- Friday's match between Venus and Serena Williams is an opportunity to celebrate the Most Remarkable Story in Sports.
“This is our first Grand Slam final together, and, really, that’s the way we’d like it to be. Because then both of us win in a way. [But] I just hate to see Serena lose any way, even against me.” — Venus Williams, following the 2001 U.S. Open final.
“She said she didn’t feel like she really won because she always wanted to you, you know, kind of protect me. I told her, ‘Well, you won. Take it. You know, it’s your win. It’s your victory.” — Serena Williams, following the 2001 U.S. Open final.
We can measure this phenomenon in years: 1998 to the present. But we can also measure it by fashion benchmarks: beads, braids, boots, catsuits, and, yes, tutus.

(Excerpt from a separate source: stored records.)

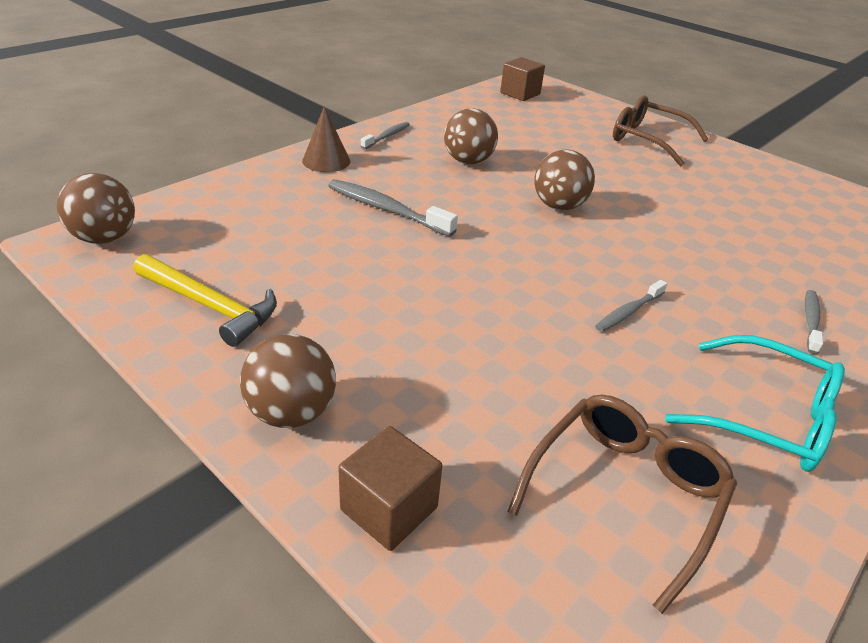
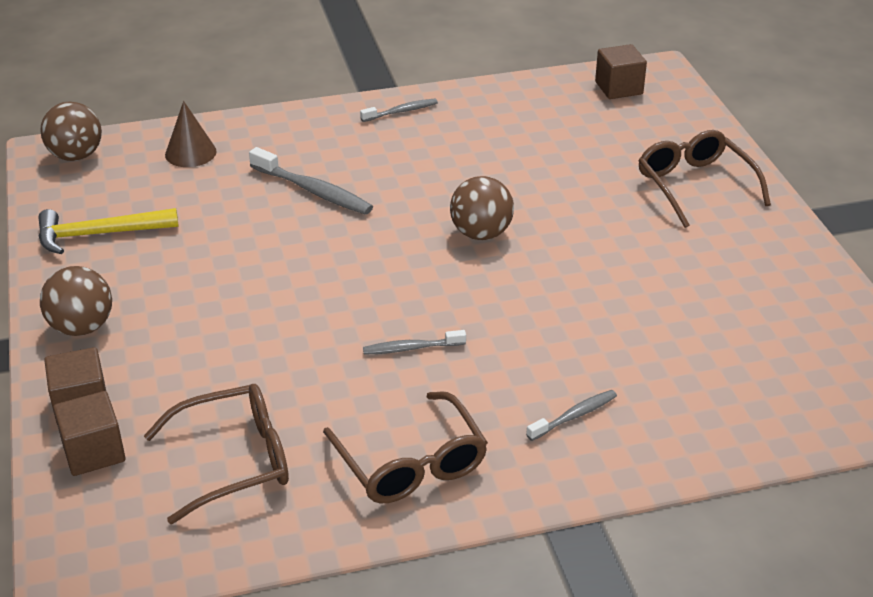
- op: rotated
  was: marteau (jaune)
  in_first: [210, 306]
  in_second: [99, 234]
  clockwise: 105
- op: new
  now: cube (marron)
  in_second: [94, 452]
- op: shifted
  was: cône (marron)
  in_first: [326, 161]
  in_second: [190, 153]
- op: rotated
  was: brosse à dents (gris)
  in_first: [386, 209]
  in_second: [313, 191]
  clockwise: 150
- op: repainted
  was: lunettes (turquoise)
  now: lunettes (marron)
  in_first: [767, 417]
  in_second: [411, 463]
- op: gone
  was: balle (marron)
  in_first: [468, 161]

There are circumstances and milestones to use as markers: returns from injuries, from Sjögren's syndrome, from family tragedy, family joy, and now, the P.O. Post-Olympia Era, that is.
The first meeting between these two icons came during the Bill Clinton administration (the winner, then a giddy 20-year-old, took a call from the sitting President, accepted his congratulations and then complained about her tax rate.) When they met in 2015, Donald Trump, fresh off a presidential debate, was in the stands.

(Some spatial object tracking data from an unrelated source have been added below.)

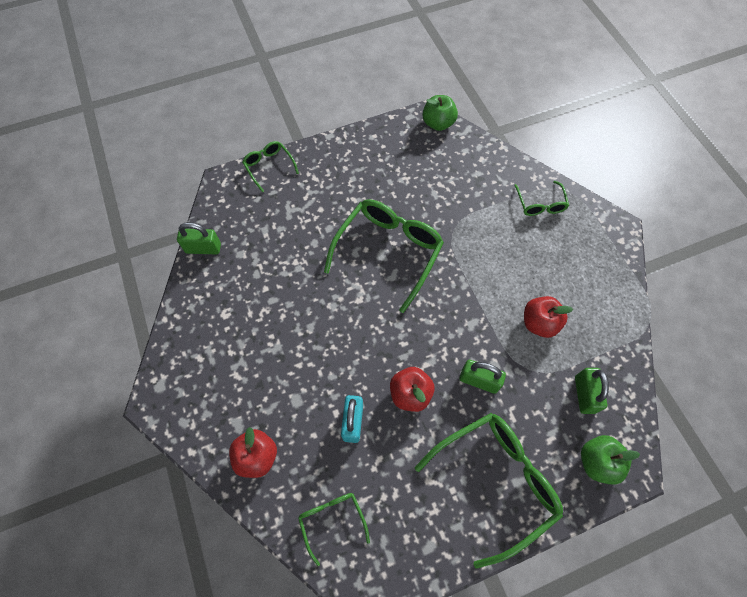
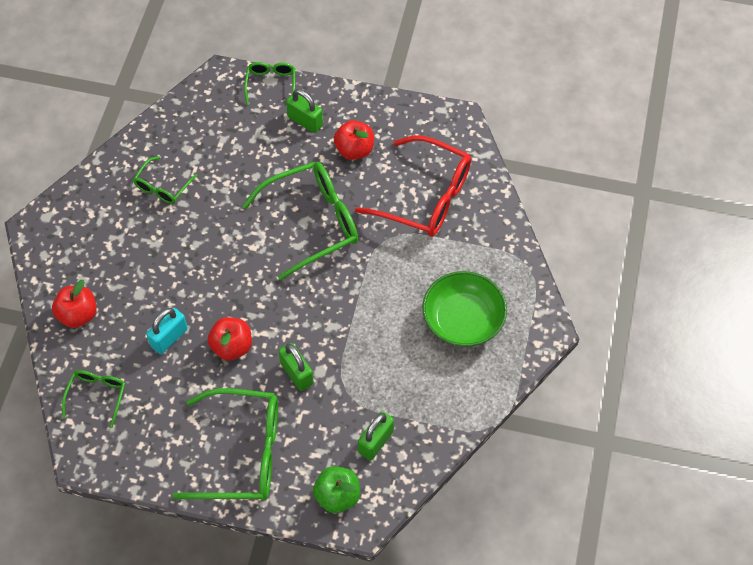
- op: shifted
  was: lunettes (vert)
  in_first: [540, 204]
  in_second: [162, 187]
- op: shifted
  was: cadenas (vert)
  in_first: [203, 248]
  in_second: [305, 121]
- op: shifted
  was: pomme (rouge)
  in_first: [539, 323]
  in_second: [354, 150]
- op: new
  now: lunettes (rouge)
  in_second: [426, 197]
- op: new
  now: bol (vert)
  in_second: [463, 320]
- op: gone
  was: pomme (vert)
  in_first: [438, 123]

And now the Most Remarkable Story in Sports continues. Friday night, the U.S. Open will host Williams Bowl XXX, the 30th (!) match between Venus and Serena Williams. In some ways, so strikingly much has changed. They are now 38 and 36 years old, respectively. Grand dames of tennis.
In other ways, so strikingly little has changed. The first time Venus and Serena played each other, it was a curiosity, an occasion to observe an unlikely intra-family feat. But it was a fraught affair, played before a crowd entirely unsure how to behave. Is it weird to cheer for one sister at the expense of the other? I’m still not sure we’ve reached a consensus here.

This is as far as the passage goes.